**Entries supplied:**
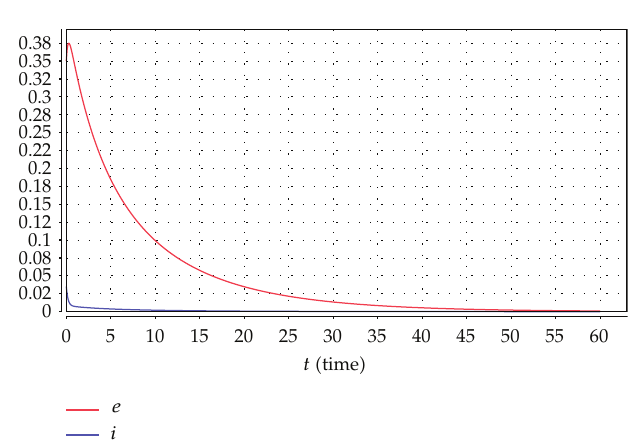
Figure 2: Phase plot of e versus i showing the disease-free equilibrium Q 0 which is stable when R 0 < 1 for the parameter values α (cid:8) 0 . 3 , b (cid:8) 0 . 0143 , β (cid:8) 13 , δ (cid:8) 0 . 1 , γ 1 (cid:8) 2 , γ 2 (cid:8) 3 , k (cid:8) 0 , e 0 (cid:8) 0 . 35 , i 0 (cid:8) 0 . 035. Based on these parameters, R 0 ≈ 0 . 77 < 1.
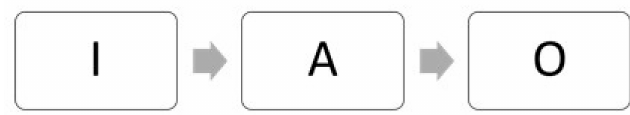
Figure 1. Traditional government information process. Source: Based on the production model of performance (Van Dooren et al.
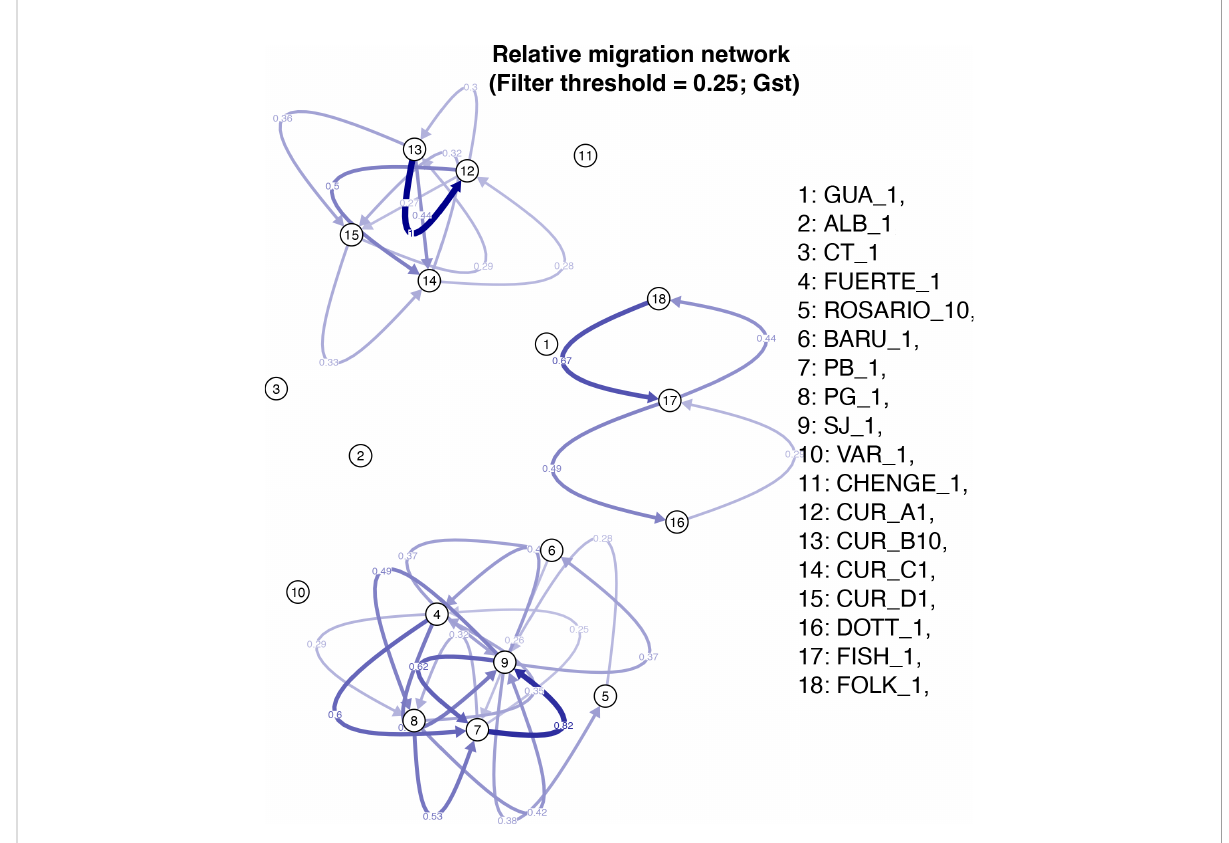
FIGURE 4 Relative migration among the different localities of M. auretenra in the Caribbean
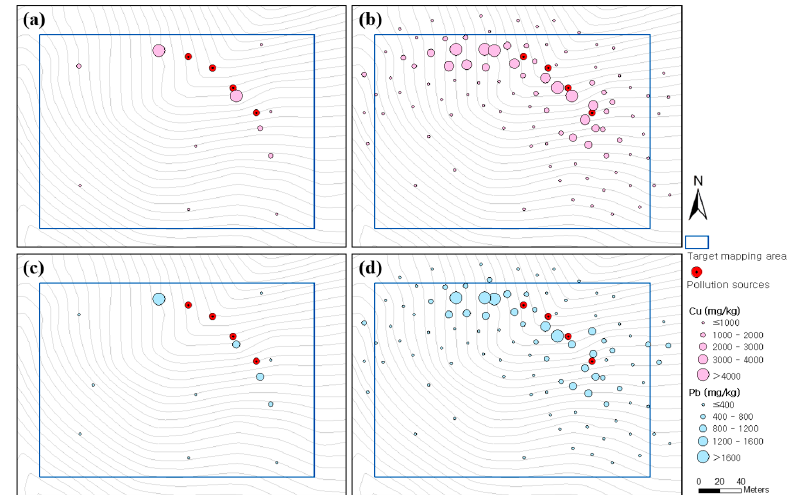
Figure 2. Results of element analysis: ( a , c ) Copper and lead contents in soil analyzed by ICP–AES, respectively; and ( b , d ) copper and lead contents in soil analyzed by PXRF, respectively. The ICP–AES analysis results for the 11 validation samples are not illustrated. Table 2. Results of element analysis by using the ICP–AES instrument for 23 soil samples. Electrical conductivity (EC) and pH of the soil samples are also provided. The sample locations are shown in Figure 1.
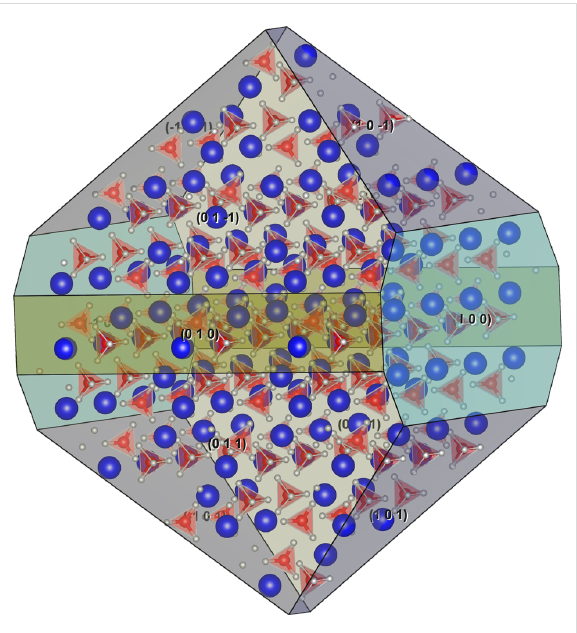
Contrary to the pure elements or metal oxides, for lithium boro- hydride the Wulff construction of the nanocrystal does not provide features that can confirm or match experimental evi- dence. The reason is the low surface energy of compound, fast rotational motion of anions, and large enthalpy of formation of small clusters. Due to the weak interaction with the host matrix the shape of LiBH 4 cluster is not perturbed by the interfacial interaction. However, NMR experiments indicate a larger shielding of the boron nucleus ( 11 B) in nanoconfined state, this can be explained only if the coordination of BH 4 − anions is lower than three (the coordination number is four in the bulk) [65]. Such low coordination is possible only for two dimen- sional structures; the surface anions in the Wulff shape crystal have coordination three. However, the intensity of NMR lines suggest that the number of low coordinated atoms is larger than the number found in the Wulff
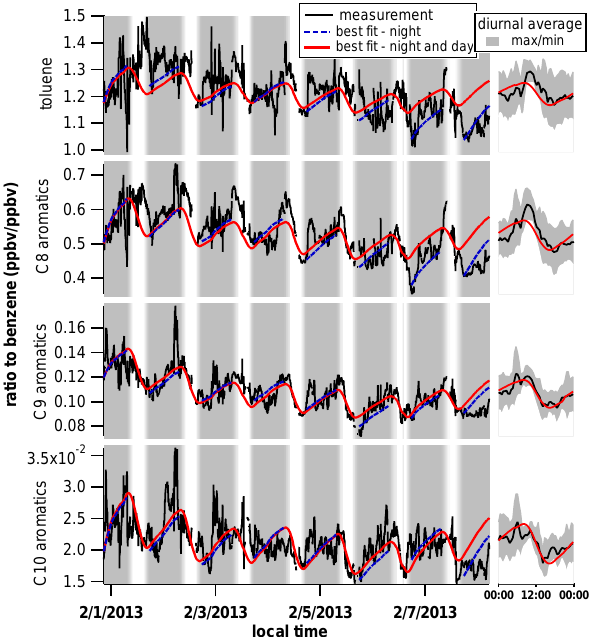
Figure 3. Aromatic compound ratios and best fit to nighttime data (blue) and both night and day data (red). The background is col- ored by sunlight intensity to distinguish day and night. For repro- ducibility, the initial ratio for each night was chosen from the 10th percentile of points during the first 2h of the evening. In practice, best-fit parameters were largely insensitive to the initial ratio, as long as the selected initial ratio was close to measurements during the early part of the night. A diurnal average is shown to the right.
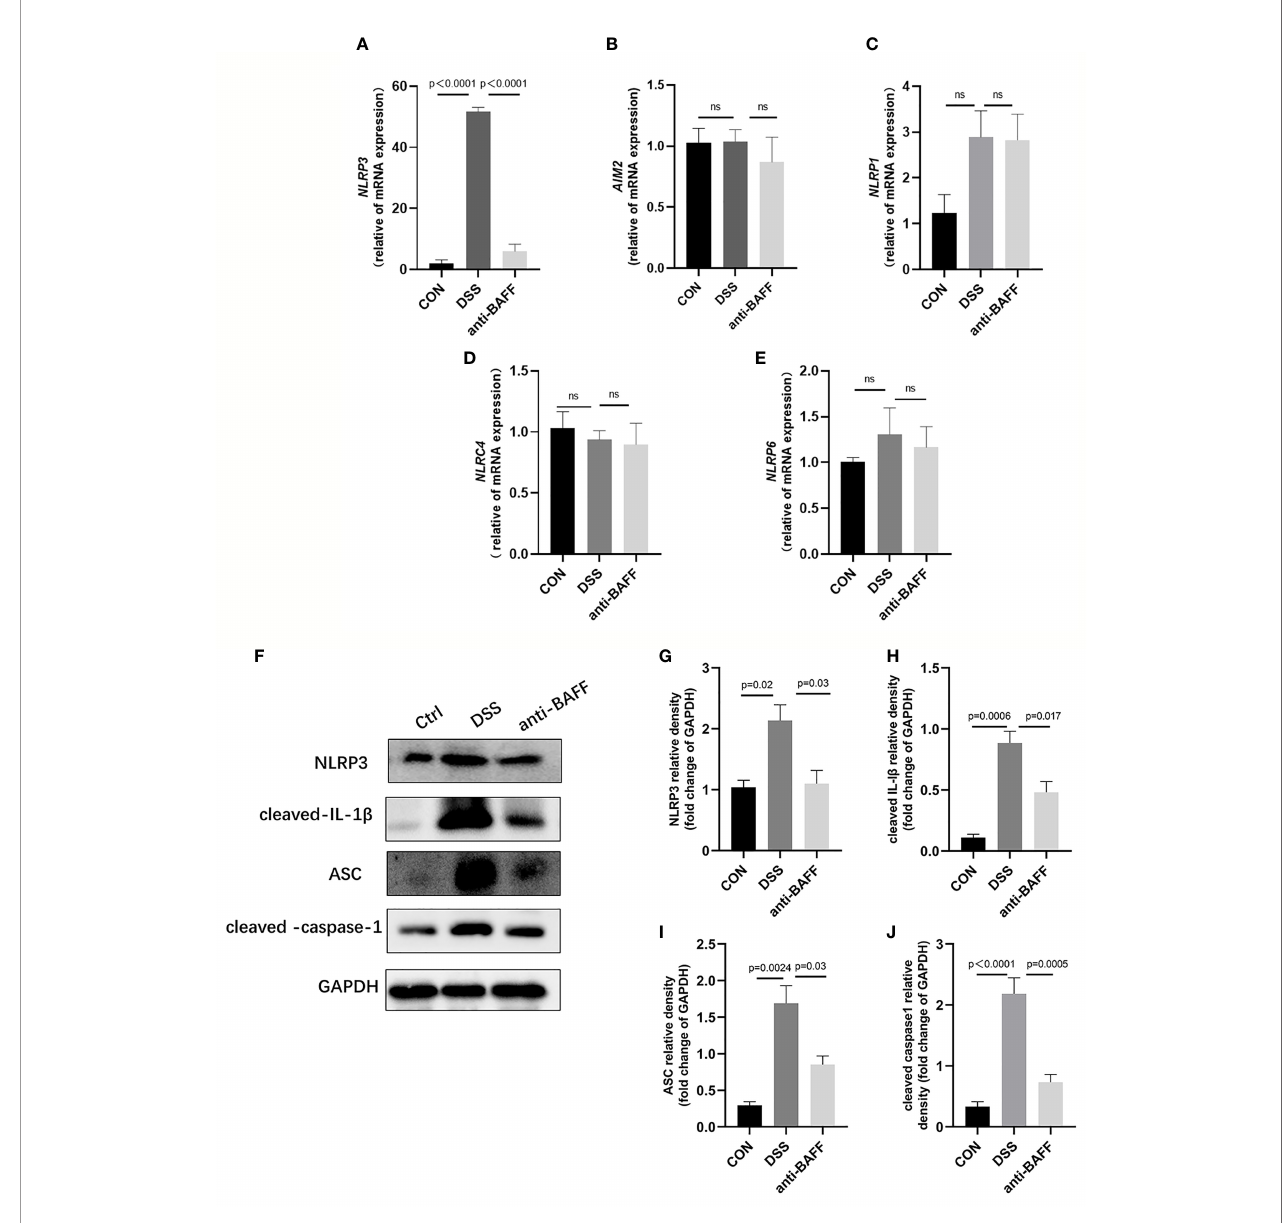
FIGURE 4 | Anti-BAFF antibody decreased colon level of NLRP3 in fl ammasome in DSS-induced experimental chronic colitis in mice. (A – E) Total mRNA was extracted from colonic samples to determine the mRNA expression of NLRP3, AIM2, NLRP1, NLRC4 and NLRP6 by RT-qPCR. (F) Representative immunoblot bands for the NLRP3, ASC, cleaved-IL-1 b and cleaved-caspase-1 proteins. GAPDH was used as a loading control. (G – J) Histogram of relative expression of NLRP3, ASC, cleaved-IL-1 b and cleaved-caspase-1 (n = 6 – 9 per group). NLRP3, NOD-like receptor protein 3, AIM2, absent in melanoma 2, NLRP1, NLR family, pyrin domain containing 1, NLRC4/IPAF, IL-1 b converting enzyme protease activating factor, NLRP6, NOD-like receptor family pyrin domain containing 6. ns, P > 0.05. Ctrl,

**Problem to work on:** Output should consist of the lines above from the one with "FIGURE 4 Relative" down to the one with "Figure 2. Results", exact and without pictures.

**Exercise output:**
FIGURE 4 Relative migration among the different localities of M. auretenra in the Caribbean
Figure 2. Results of element analysis: ( a , c ) Copper and lead contents in soil analyzed by ICP–AES, respectively; and ( b , d ) copper and lead contents in soil analyzed by PXRF, respectively. The ICP–AES analysis results for the 11 validation samples are not illustrated. Table 2. Results of element analysis by using the ICP–AES instrument for 23 soil samples. Electrical conductivity (EC) and pH of the soil samples are also provided. The sample locations are shown in Figure 1.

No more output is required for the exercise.